Question

A space probe is launched from earth, headed for deep space. At a distance of 15,000 miles from the Earth center, the gravitational force on it is 800 lb.

Answer 1

Answer: 200 lb

Step-by-step explanation:

The rest of the question is written below:

What is the size of the force when it is at 30,000 miles from the Earth's center?

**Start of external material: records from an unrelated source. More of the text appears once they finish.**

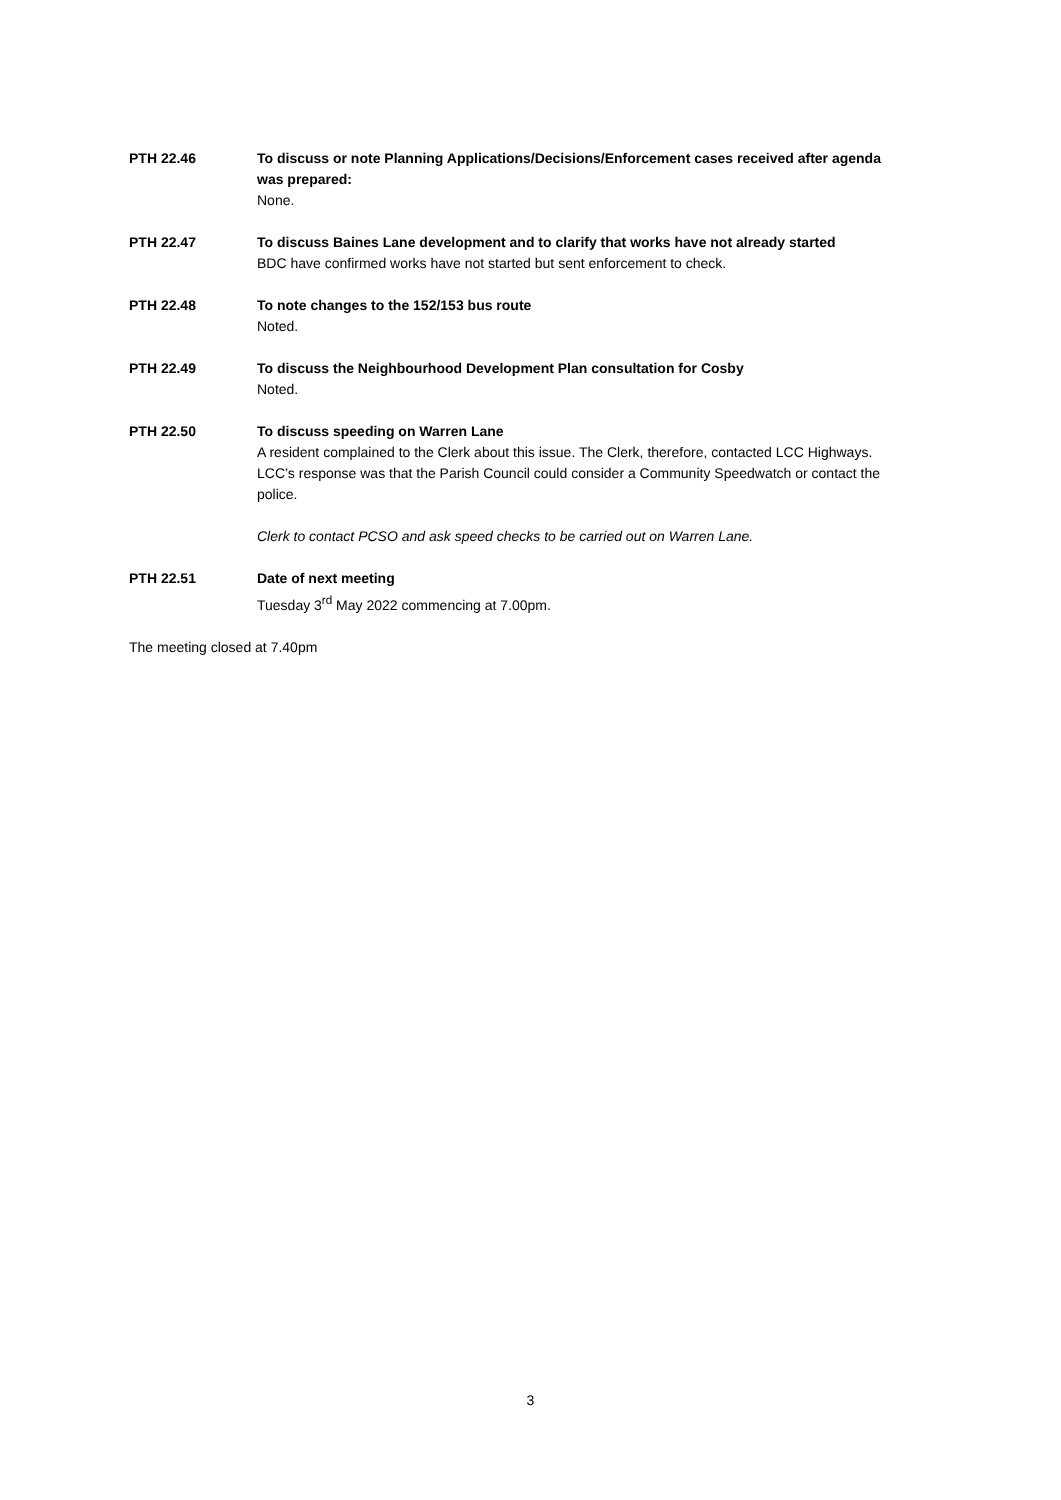PTH 22.46 To discuss or note Planning Applications/Decisions/Enforcement cases received after agenda was prepared:
None.
PTH 22.47 To discuss Baines Lane development and to clarify that works have not already started
BDC have confirmed works have not started but sent enforcement to check.
PTH 22.48 To note changes to the 152/153 bus route
Noted.
PTH 22.49 To discuss the Neighbourhood Development Plan consultation for Cosby
Noted.
PTH 22.50 To discuss speeding on Warren Lane
A resident complained to the Clerk about this issue. The Clerk, therefore, contacted LCC Highways. LCC’s response was that the Parish Council could consider a Community Speedwatch or contact the police.
Clerk to contact PCSO and ask speed checks to be carried out on Warren Lane.
PTH 22.51 Date of next meeting
Tuesday 3<sup>rd</sup> May 2022 commencing at 7.00pm.
The meeting closed at 7.40pm
3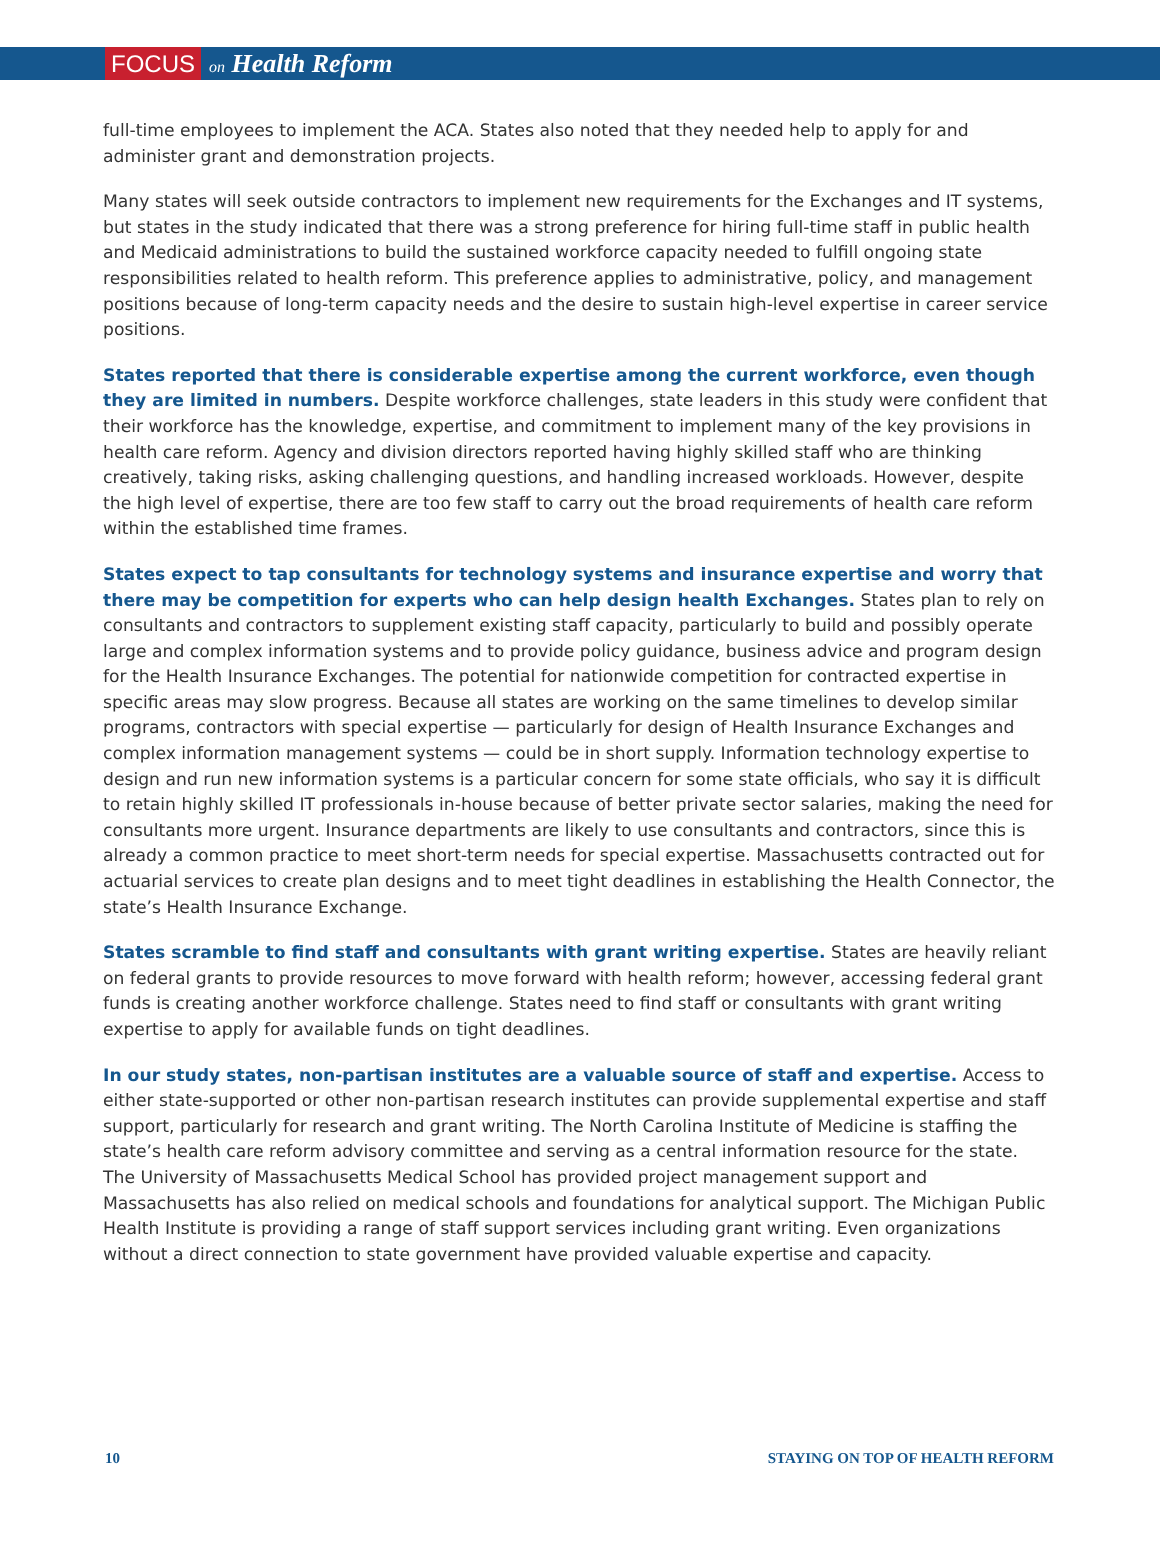FOCUS on Health Reform
full-time employees to implement the ACA. States also noted that they needed help to apply for and administer grant and demonstration projects.
Many states will seek outside contractors to implement new requirements for the Exchanges and IT systems, but states in the study indicated that there was a strong preference for hiring full-time staff in public health and Medicaid administrations to build the sustained workforce capacity needed to fulfill ongoing state responsibilities related to health reform. This preference applies to administrative, policy, and management positions because of long-term capacity needs and the desire to sustain high-level expertise in career service positions.
States reported that there is considerable expertise among the current workforce, even though they are limited in numbers. Despite workforce challenges, state leaders in this study were confident that their workforce has the knowledge, expertise, and commitment to implement many of the key provisions in health care reform. Agency and division directors reported having highly skilled staff who are thinking creatively, taking risks, asking challenging questions, and handling increased workloads. However, despite the high level of expertise, there are too few staff to carry out the broad requirements of health care reform within the established time frames.
States expect to tap consultants for technology systems and insurance expertise and worry that there may be competition for experts who can help design health Exchanges. States plan to rely on consultants and contractors to supplement existing staff capacity, particularly to build and possibly operate large and complex information systems and to provide policy guidance, business advice and program design for the Health Insurance Exchanges. The potential for nationwide competition for contracted expertise in specific areas may slow progress. Because all states are working on the same timelines to develop similar programs, contractors with special expertise — particularly for design of Health Insurance Exchanges and complex information management systems — could be in short supply. Information technology expertise to design and run new information systems is a particular concern for some state officials, who say it is difficult to retain highly skilled IT professionals in-house because of better private sector salaries, making the need for consultants more urgent. Insurance departments are likely to use consultants and contractors, since this is already a common practice to meet short-term needs for special expertise. Massachusetts contracted out for actuarial services to create plan designs and to meet tight deadlines in establishing the Health Connector, the state’s Health Insurance Exchange.
States scramble to find staff and consultants with grant writing expertise. States are heavily reliant on federal grants to provide resources to move forward with health reform; however, accessing federal grant funds is creating another workforce challenge. States need to find staff or consultants with grant writing expertise to apply for available funds on tight deadlines.
In our study states, non-partisan institutes are a valuable source of staff and expertise. Access to either state-supported or other non-partisan research institutes can provide supplemental expertise and staff support, particularly for research and grant writing. The North Carolina Institute of Medicine is staffing the state’s health care reform advisory committee and serving as a central information resource for the state. The University of Massachusetts Medical School has provided project management support and Massachusetts has also relied on medical schools and foundations for analytical support. The Michigan Public Health Institute is providing a range of staff support services including grant writing. Even organizations without a direct connection to state government have provided valuable expertise and capacity.
10 STAYING ON TOP OF HEALTH REFORM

According to Newton's Universal Law of Gravitation:

`F=G(Mm)/(r^2)` (1)

Where:

`F` is the gravitational force

`G`is the gravitational constant

`M` is the mass of the Earth

`m` is the mass of the probe

`r` is the distance between the Earth and the probe

In this case we have:

`F_(1)=800 lb` gravitational force when the distance is
`r_(1)=15000 mi` and we have to find
`F_(2)` gravitational force when the distance is
`r_(2)=30000 mi`.

Then:

`F_(1)=G(Mm)/(r_(1)^2)` (2)

`F_(2)=G(Mm)/(r_(2)^2)` (3)

Dividing (2) by (3):

`(F_(1))/(F_(2))=(G(Mm)/(r_(1)^2))/(G(Mm)/(r_(2)^2))` (4)

Simplifying:

`(F_(1))/(F_(2))=(r_(2)^2)/(r_(1)^2)` (5)

Finding
`F_(2)`:

`F_(2)=F_(1)(r_(2)^2)/(r_(1)^2)` (6)

`F_(2)=800 lb((15000 mi)^2)/((30000 mi)^2)` (7)

Finally:

`F_(2)=200 lb`